Berdasarkan latar belakang yang dikemukakan di atas maka peneliti
tertarik untuk mengadakan penelitian mengenai “Faktor- Faktor Yang
Memengaruhi Kepatuhan ODHA Dalam Menjalani Terapi Antiretroviral di Puskesmas Teladan Tahun 2016”.
1.2 Rumusan Masalah
Berdasarkan latar belakang di atas maka dapat dirumuskan permasalahan
yang dapat diteliti adalah ingin mengetahui faktor-faktor apa saja yang memengaruhi kepatuhan ODHA dalam menjalani terapi ARV di Puskesmas Teladan Kota Medan Tahun 2016.
1.3 Tujuan Penelitian
1.3.1 Tujuan Umum
Secara umum penelitian ini bertujuan untuk mengetahui faktor-faktor yang
1.3.2 Tujuan Khusus
1. Untuk mengetahui pengaruh faktor predisposisi (pengetahuan ODHA
temtang terapi ARV) terhadap kepatuhan ODHA dalam menjalani terapi antiretroviral di Puskesmas Teladan Kota Medan Tahun 2016.
2. Untuk mengetahui pengaruh faktor pendukung (ketersediaan sarana dan fasilitas kesehatan, lingkungan) terhadap kepatuhan dalam menjalani terapi antiretroviral di Puskesmas Teladan Kota Medan Tahun 2016.
3. Untuk mengetahui pengaruh faktor pendorong (interaksi dengan petugas kesehatan, dukungan sosial) terhadap kepatuhan dalam menjalani terapi
antiretroviral di Puskesmas Teladan Kota Medan Tahun 2016.
1.4 Hipotesis Penelitian
a. Ada pengaruh pengetahuan ODHA tentang terapi ARV terhadap
kepatuhan dalam menjalani terapi antiretroviral di Puskesmas Teladan Kota Medan Tahun 2016.
b. Ada pengaruh ketersediaan sarana dan fasilitas kesehatan terhadap
kepatuhan dalam menjalani terapi antiretroviral di Puskesmas Teladan Kota Medan Tahun 2016.
c.
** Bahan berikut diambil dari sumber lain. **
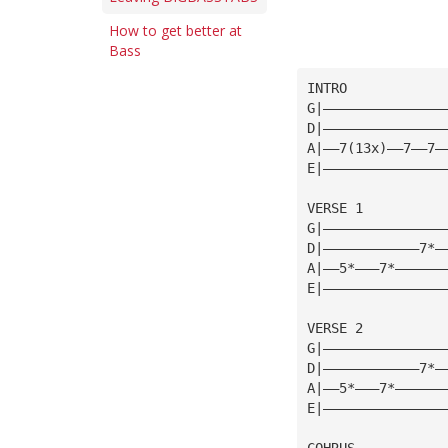
How to get better at
Bass
INTRO
G|———————————————
D|———————————————
A|——7(13x)——7——7—
E|———————————————
VERSE 1
G|———————————————
D|————————————7*—
A|——5*———7*——————
E|———————————————
VERSE 2
G|———————————————
D|————————————7*—
A|——5*———7*——————
E|———————————————
COHRUS           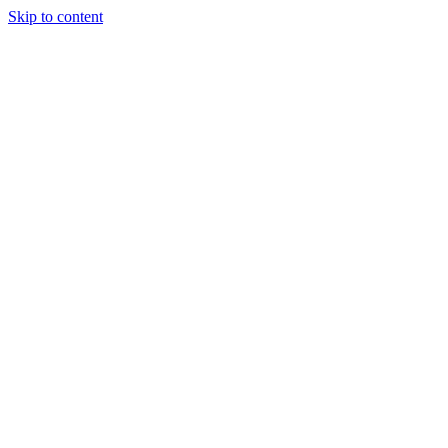
Skip to content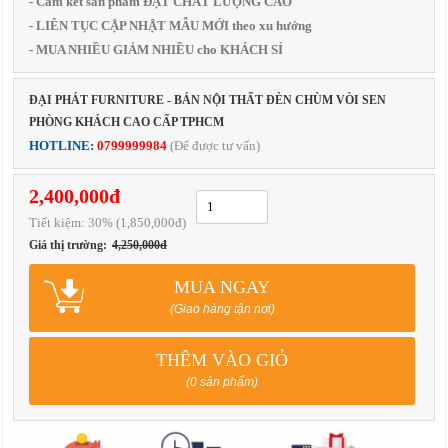
- Cam kết sản phẩm ĐẠT CHẤT LƯỢNG CAO
- LIÊN TỤC CẬP NHẬT MẪU MỚI theo xu hướng
- MUA NHIỀU GIẢM NHIỀU cho KHÁCH SỈ
ĐẠI PHÁT FURNITURE - BÁN NỘI THẤT ĐÈN CHÙM VÒI SEN
PHÒNG KHÁCH CAO CẤP TPHCM
HOTLINE:
0799999984
(Để được tư vấn)
2,400,000đ
Tiết kiệm:
30
% (1,850,000đ)
Giá thị trường:
4,250,000đ
MUA NGAY
(Giao hàng tận nơi)
THÊM VÀO GIỎ
(0 sản phẩm)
Ada pengaruh lingkungan terhadap kepatuhan dalam menjalani terapi antiretroviral di Puskesmas Teladan Kota Medan Tahun 2016.
d. Ada pengaruh interaksi dengan petugas kesehatan terhadap kepatuhan
e. Ada pengaruh dukungan sosial terhadap kepatuhan dalam menjalani terapi antiretroviral di Puskesmas Teladan Kota Medan Tahun 2016.
1.5 Manfaat Penelitian
Adapun manfaat dari penelitian ini adalah :
1.5.1 Manfaat bagi ODHA
Meningkatkan kemampuan ODHA dalam memahami dan memelihara kesehatan secara mandiri serta tetap semangat dalam menjalani terapi antiretroviral.
1.5.2 Manfaat bagi Puskesmas Teladan Kota Medan
Sebagai bahan masukan dan informasi bagi pihak Puskesmas dalam
menganalisa dan merencanakan strategi untuk meningkatkan kepatuhan ODHA dalam menjalani terapi antiretroviral.
1.5.3 Manfaat bagi Keluarga dan Pendamping
Meningkatkan pengetahuan keluarga dan pendamping lainnya tentang HIV/AIDS dan terapi ARV agar dapat memberikan perhatian, dukungan
dan setia mendampingi pasien dalam menjalani pemeriksaan terapi ARV.